Stated problem A:
Translate this sentence from the shell script question into Spanish: "I have created a shell script start.sh."
Stated problem B:
Carry the shell script question forward from its final line, keeping the same voice.

Document text:
-- Begin --
I have a project named projectx

projectX happens to be in users/hardik/desktop/projectx

I have created a shell script start.sh. This is the content of shell script

echo "Starting typescript build in new terminal.."

osascript -e 'tell application "Terminal" to do script "npm run build"'

sleep 3

echo "Starting firebase functions...."

osascript -e 'tell application "Terminal" to do script "firebase emulators:start --only functions"'

echo "Process compelete.. Check if there were two terminals window open"

now this works but say here

osascript -e 'tell application "Terminal" to do script "npm run build"'

it runs that in the root and hence gives the following error

ENOENT: no such file or directory, open /Users/hardik/package.json

How can I make it execute in the path which is relative to start.sh

Update: I tried these but it didn't work

cd "$(dirname $(readlink -f "$0"))"
echo "Starting typescript build in new terminal.."
osascript -e 'tell application "Terminal" to do script "npm run watch:scss"' 
osascript -e 'tell application "Terminal" to do script "npm run watch"'
echo "Process compelete.. Check if there were two terminals window open"

This is what it logs for the above

readlink: illegal option -- f
usage: readlink [-n] [file ...]
usage: dirname path
Starting typescript build in new terminal..
-- End --
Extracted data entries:
-- Begin --
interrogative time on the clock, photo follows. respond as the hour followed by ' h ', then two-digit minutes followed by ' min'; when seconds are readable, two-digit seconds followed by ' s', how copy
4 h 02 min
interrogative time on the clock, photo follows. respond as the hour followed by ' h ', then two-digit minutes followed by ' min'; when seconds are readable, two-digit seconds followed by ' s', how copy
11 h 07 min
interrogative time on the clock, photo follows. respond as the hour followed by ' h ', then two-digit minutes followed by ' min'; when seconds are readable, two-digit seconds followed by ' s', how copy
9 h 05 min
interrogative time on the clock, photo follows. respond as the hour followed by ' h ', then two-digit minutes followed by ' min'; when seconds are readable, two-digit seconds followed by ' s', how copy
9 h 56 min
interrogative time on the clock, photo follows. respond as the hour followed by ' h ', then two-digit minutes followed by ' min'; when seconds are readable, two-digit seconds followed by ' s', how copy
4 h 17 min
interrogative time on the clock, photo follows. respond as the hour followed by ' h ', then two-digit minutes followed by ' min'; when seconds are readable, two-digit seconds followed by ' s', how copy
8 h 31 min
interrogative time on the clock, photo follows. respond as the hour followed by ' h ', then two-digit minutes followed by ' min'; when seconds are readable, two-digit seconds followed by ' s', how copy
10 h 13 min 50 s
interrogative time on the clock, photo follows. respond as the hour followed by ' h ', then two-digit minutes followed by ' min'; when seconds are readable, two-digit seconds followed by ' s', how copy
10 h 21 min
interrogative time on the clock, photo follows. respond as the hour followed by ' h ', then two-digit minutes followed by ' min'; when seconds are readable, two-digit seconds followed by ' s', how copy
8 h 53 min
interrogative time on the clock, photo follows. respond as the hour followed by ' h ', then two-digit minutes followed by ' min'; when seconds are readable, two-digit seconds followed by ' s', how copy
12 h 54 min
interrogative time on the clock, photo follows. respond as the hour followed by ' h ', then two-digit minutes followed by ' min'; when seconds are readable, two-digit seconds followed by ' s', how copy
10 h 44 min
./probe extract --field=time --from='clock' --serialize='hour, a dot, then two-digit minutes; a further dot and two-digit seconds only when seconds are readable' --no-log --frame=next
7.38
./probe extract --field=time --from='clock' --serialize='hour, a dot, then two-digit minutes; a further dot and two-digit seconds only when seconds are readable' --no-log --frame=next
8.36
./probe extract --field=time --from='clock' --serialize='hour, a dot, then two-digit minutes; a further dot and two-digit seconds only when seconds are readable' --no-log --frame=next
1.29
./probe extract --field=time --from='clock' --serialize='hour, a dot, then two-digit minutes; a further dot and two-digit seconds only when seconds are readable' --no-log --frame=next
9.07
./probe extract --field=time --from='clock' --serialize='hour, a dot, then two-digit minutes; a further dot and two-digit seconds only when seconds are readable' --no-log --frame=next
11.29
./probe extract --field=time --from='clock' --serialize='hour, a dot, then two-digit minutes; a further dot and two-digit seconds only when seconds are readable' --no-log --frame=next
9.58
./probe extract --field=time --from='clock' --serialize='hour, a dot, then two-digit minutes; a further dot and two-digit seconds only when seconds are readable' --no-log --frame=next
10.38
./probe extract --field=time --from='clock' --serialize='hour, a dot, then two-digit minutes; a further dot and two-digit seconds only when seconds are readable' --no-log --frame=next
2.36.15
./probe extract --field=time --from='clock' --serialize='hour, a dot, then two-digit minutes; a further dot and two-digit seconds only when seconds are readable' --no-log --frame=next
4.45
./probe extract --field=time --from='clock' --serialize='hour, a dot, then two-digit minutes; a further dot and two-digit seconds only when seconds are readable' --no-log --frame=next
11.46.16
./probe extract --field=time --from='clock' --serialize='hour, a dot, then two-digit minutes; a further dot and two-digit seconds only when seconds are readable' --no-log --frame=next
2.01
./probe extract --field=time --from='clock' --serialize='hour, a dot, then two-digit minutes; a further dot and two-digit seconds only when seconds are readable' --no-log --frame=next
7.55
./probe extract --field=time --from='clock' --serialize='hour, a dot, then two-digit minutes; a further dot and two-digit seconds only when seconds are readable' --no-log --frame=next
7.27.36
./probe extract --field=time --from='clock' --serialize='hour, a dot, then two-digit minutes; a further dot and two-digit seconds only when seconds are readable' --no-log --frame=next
-- End --
Response A:
He creado un script de shell start.sh.

Response B:
tab 1 of window id 1579
tab 1 of window id 1580

also the below snippet doesn't work either

cd -P -- "${0%/*}" || exit
echo "Starting typescript build in new terminal.."
osascript -e 'tell application "Terminal" to do script "npm run watch:scss"' 
osascript -e 'tell application "Terminal" to do script "npm run watch"'
echo "Process compelete.. Check if there were two terminals window open"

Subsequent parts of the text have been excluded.